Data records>
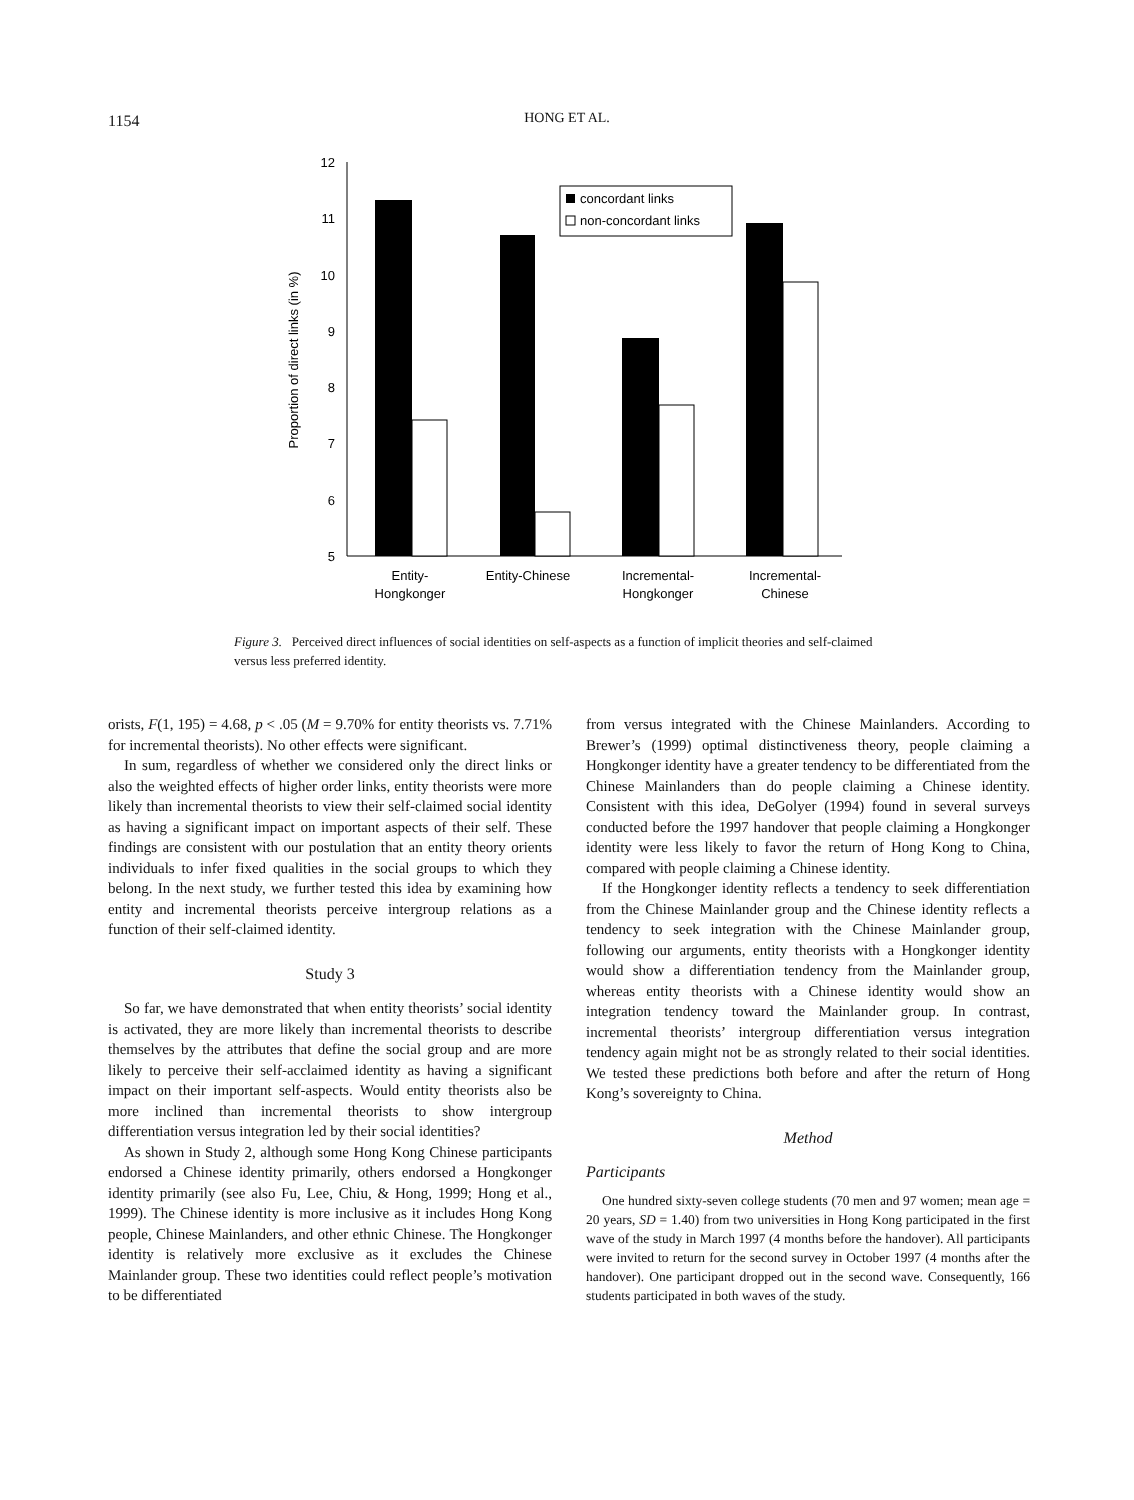1154
HONG ET AL.
12
11
10
9
8
7
6
5
Proportion of direct links (in %)
concordant links
non-concordant links
Entity-
Hongkonger
Entity-Chinese
Incremental-
Hongkonger
Incremental-
Chinese
Figure 3. Perceived direct influences of social identities on self-aspects as a function of implicit theories and self-claimed versus less preferred identity.
orists, F(1, 195) = 4.68, p < .05 (M = 9.70% for entity theorists vs. 7.71% for incremental theorists). No other effects were significant.
In sum, regardless of whether we considered only the direct links or also the weighted effects of higher order links, entity theorists were more likely than incremental theorists to view their self-claimed social identity as having a significant impact on important aspects of their self. These findings are consistent with our postulation that an entity theory orients individuals to infer fixed qualities in the social groups to which they belong. In the next study, we further tested this idea by examining how entity and incremental theorists perceive intergroup relations as a function of their self-claimed identity.
Study 3
So far, we have demonstrated that when entity theorists’ social identity is activated, they are more likely than incremental theorists to describe themselves by the attributes that define the social group and are more likely to perceive their self-acclaimed identity as having a significant impact on their important self-aspects. Would entity theorists also be more inclined than incremental theorists to show intergroup differentiation versus integration led by their social identities?
As shown in Study 2, although some Hong Kong Chinese participants endorsed a Chinese identity primarily, others endorsed a Hongkonger identity primarily (see also Fu, Lee, Chiu, & Hong, 1999; Hong et al., 1999). The Chinese identity is more inclusive as it includes Hong Kong people, Chinese Mainlanders, and other ethnic Chinese. The Hongkonger identity is relatively more exclusive as it excludes the Chinese Mainlander group. These two identities could reflect people’s motivation to be differentiated
from versus integrated with the Chinese Mainlanders. According to Brewer’s (1999) optimal distinctiveness theory, people claiming a Hongkonger identity have a greater tendency to be differentiated from the Chinese Mainlanders than do people claiming a Chinese identity. Consistent with this idea, DeGolyer (1994) found in several surveys conducted before the 1997 handover that people claiming a Hongkonger identity were less likely to favor the return of Hong Kong to China, compared with people claiming a Chinese identity.
If the Hongkonger identity reflects a tendency to seek differentiation from the Chinese Mainlander group and the Chinese identity reflects a tendency to seek integration with the Chinese Mainlander group, following our arguments, entity theorists with a Hongkonger identity would show a differentiation tendency from the Mainlander group, whereas entity theorists with a Chinese identity would show an integration tendency toward the Mainlander group. In contrast, incremental theorists’ intergroup differentiation versus integration tendency again might not be as strongly related to their social identities. We tested these predictions both before and after the return of Hong Kong’s sovereignty to China.
Method
Participants
One hundred sixty-seven college students (70 men and 97 women; mean age = 20 years, SD = 1.40) from two universities in Hong Kong participated in the first wave of the study in March 1997 (4 months before the handover). All participants were invited to return for the second survey in October 1997 (4 months after the handover). One participant dropped out in the second wave. Consequently, 166 students participated in both waves of the study.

TASK OBJECTIVE>
Reproduce the records exactly, starting with their first line and ending with the line that contains "So far, we have", though pictures should be dropped.

RESULT>
1154
HONG ET AL.
12
11
10
9
8
7
6
5
Proportion of direct links (in %)
concordant links
non-concordant links
Entity-
Hongkonger
Entity-Chinese
Incremental-
Hongkonger
Incremental-
Chinese
Figure 3. Perceived direct influences of social identities on self-aspects as a function of implicit theories and self-claimed versus less preferred identity.
orists, F(1, 195) = 4.68, p < .05 (M = 9.70% for entity theorists vs. 7.71% for incremental theorists). No other effects were significant.
In sum, regardless of whether we considered only the direct links or also the weighted effects of higher order links, entity theorists were more likely than incremental theorists to view their self-claimed social identity as having a significant impact on important aspects of their self. These findings are consistent with our postulation that an entity theory orients individuals to infer fixed qualities in the social groups to which they belong. In the next study, we further tested this idea by examining how entity and incremental theorists perceive intergroup relations as a function of their self-claimed identity.
Study 3
So far, we have demonstrated that when entity theorists’ social identity is activated, they are more likely than incremental theorists to describe themselves by the attributes that define the social group and are more likely to perceive their self-acclaimed identity as having a significant impact on their important self-aspects. Would entity theorists also be more inclined than incremental theorists to show intergroup differentiation versus integration led by their social identities?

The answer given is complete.